[Stored entries]
***

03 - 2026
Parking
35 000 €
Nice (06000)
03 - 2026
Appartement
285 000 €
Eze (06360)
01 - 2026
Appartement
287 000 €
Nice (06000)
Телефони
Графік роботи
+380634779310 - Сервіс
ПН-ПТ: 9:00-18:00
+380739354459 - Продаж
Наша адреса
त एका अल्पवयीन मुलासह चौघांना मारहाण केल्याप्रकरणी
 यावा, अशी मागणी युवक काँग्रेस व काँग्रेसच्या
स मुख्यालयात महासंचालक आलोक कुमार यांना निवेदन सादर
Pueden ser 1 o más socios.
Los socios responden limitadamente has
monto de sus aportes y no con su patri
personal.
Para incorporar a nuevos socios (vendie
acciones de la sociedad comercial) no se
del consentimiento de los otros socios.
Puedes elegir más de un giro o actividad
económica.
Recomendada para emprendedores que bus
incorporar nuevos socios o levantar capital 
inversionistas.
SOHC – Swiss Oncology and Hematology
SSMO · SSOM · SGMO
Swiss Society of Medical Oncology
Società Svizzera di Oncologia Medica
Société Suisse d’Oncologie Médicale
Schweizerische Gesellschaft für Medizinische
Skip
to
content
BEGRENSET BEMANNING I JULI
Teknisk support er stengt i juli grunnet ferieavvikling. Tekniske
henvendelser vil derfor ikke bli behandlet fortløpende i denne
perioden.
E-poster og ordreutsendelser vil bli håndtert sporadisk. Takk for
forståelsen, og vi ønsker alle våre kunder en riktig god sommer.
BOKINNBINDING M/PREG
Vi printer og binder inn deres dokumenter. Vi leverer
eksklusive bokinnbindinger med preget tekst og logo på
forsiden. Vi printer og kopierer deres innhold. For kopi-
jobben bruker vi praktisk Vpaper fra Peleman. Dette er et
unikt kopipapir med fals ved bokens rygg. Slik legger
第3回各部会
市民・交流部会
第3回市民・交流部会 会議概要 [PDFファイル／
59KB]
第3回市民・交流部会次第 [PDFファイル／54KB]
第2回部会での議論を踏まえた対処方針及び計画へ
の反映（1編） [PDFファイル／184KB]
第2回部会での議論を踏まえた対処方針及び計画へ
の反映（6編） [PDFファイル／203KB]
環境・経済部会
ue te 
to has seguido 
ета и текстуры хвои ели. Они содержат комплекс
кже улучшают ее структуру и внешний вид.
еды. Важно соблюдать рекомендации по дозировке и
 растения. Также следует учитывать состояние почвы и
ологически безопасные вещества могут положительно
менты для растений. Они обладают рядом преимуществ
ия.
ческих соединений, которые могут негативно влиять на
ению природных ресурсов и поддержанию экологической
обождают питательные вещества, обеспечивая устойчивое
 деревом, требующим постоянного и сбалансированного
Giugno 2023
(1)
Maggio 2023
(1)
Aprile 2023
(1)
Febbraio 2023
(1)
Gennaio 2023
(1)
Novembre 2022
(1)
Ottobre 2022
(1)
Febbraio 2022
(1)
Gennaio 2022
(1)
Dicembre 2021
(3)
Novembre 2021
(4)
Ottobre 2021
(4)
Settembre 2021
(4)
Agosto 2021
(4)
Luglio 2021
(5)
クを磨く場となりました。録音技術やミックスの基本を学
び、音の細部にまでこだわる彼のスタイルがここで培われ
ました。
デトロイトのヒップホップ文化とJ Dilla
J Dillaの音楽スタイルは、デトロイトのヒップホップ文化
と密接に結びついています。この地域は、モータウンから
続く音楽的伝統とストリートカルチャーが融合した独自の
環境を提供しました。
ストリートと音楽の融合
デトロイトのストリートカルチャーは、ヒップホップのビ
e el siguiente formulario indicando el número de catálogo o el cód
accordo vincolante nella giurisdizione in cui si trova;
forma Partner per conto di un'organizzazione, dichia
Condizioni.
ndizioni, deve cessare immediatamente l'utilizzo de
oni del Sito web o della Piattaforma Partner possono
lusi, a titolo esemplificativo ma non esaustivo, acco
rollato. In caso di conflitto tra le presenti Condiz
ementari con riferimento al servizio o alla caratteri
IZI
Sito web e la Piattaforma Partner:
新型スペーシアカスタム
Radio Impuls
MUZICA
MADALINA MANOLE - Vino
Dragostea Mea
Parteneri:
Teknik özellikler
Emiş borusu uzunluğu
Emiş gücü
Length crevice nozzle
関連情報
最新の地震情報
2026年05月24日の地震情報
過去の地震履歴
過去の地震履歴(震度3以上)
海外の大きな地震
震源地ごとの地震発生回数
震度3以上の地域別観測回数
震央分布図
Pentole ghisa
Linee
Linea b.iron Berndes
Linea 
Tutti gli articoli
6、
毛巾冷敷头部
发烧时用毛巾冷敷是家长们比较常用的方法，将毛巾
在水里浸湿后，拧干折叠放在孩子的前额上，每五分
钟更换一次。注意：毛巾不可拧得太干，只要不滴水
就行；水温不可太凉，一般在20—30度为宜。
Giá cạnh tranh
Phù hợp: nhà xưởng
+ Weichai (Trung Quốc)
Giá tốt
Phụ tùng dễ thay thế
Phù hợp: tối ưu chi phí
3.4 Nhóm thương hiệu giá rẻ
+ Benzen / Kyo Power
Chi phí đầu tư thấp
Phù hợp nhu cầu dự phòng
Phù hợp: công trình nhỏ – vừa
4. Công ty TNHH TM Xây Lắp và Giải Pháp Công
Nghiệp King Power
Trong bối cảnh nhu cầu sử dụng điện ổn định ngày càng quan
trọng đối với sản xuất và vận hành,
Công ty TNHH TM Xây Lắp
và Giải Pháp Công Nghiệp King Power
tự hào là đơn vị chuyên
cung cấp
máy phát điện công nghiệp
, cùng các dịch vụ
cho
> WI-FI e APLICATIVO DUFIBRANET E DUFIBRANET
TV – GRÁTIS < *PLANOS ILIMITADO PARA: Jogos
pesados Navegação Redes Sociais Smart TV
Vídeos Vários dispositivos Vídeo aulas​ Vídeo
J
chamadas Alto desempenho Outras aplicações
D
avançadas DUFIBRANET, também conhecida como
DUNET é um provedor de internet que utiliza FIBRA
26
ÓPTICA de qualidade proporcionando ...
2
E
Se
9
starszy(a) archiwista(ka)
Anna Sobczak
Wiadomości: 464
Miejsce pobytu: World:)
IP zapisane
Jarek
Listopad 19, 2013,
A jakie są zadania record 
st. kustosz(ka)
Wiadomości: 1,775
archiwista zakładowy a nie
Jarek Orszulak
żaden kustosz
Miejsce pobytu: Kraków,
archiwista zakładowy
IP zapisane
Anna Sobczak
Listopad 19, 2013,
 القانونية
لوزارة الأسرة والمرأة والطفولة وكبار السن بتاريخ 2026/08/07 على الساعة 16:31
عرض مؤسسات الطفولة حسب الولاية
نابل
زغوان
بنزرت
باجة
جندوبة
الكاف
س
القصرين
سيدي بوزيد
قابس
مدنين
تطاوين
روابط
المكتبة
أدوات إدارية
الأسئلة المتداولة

***

The problem: Format the lines above as a Markdown table with columns "No." and "Line", starting at the first line and ending at the line that contains "ческих соединений, которые", both included. Number each row and leave out any blank lines.

Answer to the problem:
| No. | Line |
|---|---|
| 1 | 03 - 2026 |
| 2 | Parking |
| 3 | 35 000 € |
| 4 | Nice (06000) |
| 5 | 03 - 2026 |
| 6 | Appartement |
| 7 | 285 000 € |
| 8 | Eze (06360) |
| 9 | 01 - 2026 |
| 10 | Appartement |
| 11 | 287 000 € |
| 12 | Nice (06000) |
| 13 | Телефони |
| 14 | Графік роботи |
| 15 | +380634779310 - Сервіс |
| 16 | ПН-ПТ: 9:00-18:00 |
| 17 | +380739354459 - Продаж |
| 18 | Наша адреса |
| 19 | त एका अल्पवयीन मुलासह चौघांना मारहाण केल्याप्रकरणी |
| 20 |  यावा, अशी मागणी युवक काँग्रेस व काँग्रेसच्या |
| 21 | स मुख्यालयात महासंचालक आलोक कुमार यांना निवेदन सादर |
| 22 | Pueden ser 1 o más socios. |
| 23 | Los socios responden limitadamente has |
| 24 | monto de sus aportes y no con su patri |
| 25 | personal. |
| 26 | Para incorporar a nuevos socios (vendie |
| 27 | acciones de la sociedad comercial) no se |
| 28 | del consentimiento de los otros socios. |
| 29 | Puedes elegir más de un giro o actividad |
| 30 | económica. |
| 31 | Recomendada para emprendedores que bus |
| 32 | incorporar nuevos socios o levantar capital  |
| 33 | inversionistas. |
| 34 | SOHC – Swiss Oncology and Hematology |
| 35 | SSMO · SSOM · SGMO |
| 36 | Swiss Society of Medical Oncology |
| 37 | Società Svizzera di Oncologia Medica |
| 38 | Société Suisse d’Oncologie Médicale |
| 39 | Schweizerische Gesellschaft für Medizinische |
| 40 | Skip |
| 41 | to |
| 42 | content |
| 43 | BEGRENSET BEMANNING I JULI |
| 44 | Teknisk support er stengt i juli grunnet ferieavvikling. Tekniske |
| 45 | henvendelser vil derfor ikke bli behandlet fortløpende i denne |
| 46 | perioden. |
| 47 | E-poster og ordreutsendelser vil bli håndtert sporadisk. Takk for |
| 48 | forståelsen, og vi ønsker alle våre kunder en riktig god sommer. |
| 49 | BOKINNBINDING M/PREG |
| 50 | Vi printer og binder inn deres dokumenter. Vi leverer |
| 51 | eksklusive bokinnbindinger med preget tekst og logo på |
| 52 | forsiden. Vi printer og kopierer deres innhold. For kopi- |
| 53 | jobben bruker vi praktisk Vpaper fra Peleman. Dette er et |
| 54 | unikt kopipapir med fals ved bokens rygg. Slik legger |
| 55 | 第3回各部会 |
| 56 | 市民・交流部会 |
| 57 | 第3回市民・交流部会 会議概要 [PDFファイル／ |
| 58 | 59KB] |
| 59 | 第3回市民・交流部会次第 [PDFファイル／54KB] |
| 60 | 第2回部会での議論を踏まえた対処方針及び計画へ |
| 61 | の反映（1編） [PDFファイル／184KB] |
| 62 | 第2回部会での議論を踏まえた対処方針及び計画へ |
| 63 | の反映（6編） [PDFファイル／203KB] |
| 64 | 環境・経済部会 |
| 65 | ue te  |
| 66 | to has seguido  |
| 67 | ета и текстуры хвои ели. Они содержат комплекс |
| 68 | кже улучшают ее структуру и внешний вид. |
| 69 | еды. Важно соблюдать рекомендации по дозировке и |
| 70 |  растения. Также следует учитывать состояние почвы и |
| 71 | ологически безопасные вещества могут положительно |
| 72 | менты для растений. Они обладают рядом преимуществ |
| 73 | ия. |
| 74 | ческих соединений, которые могут негативно влиять на |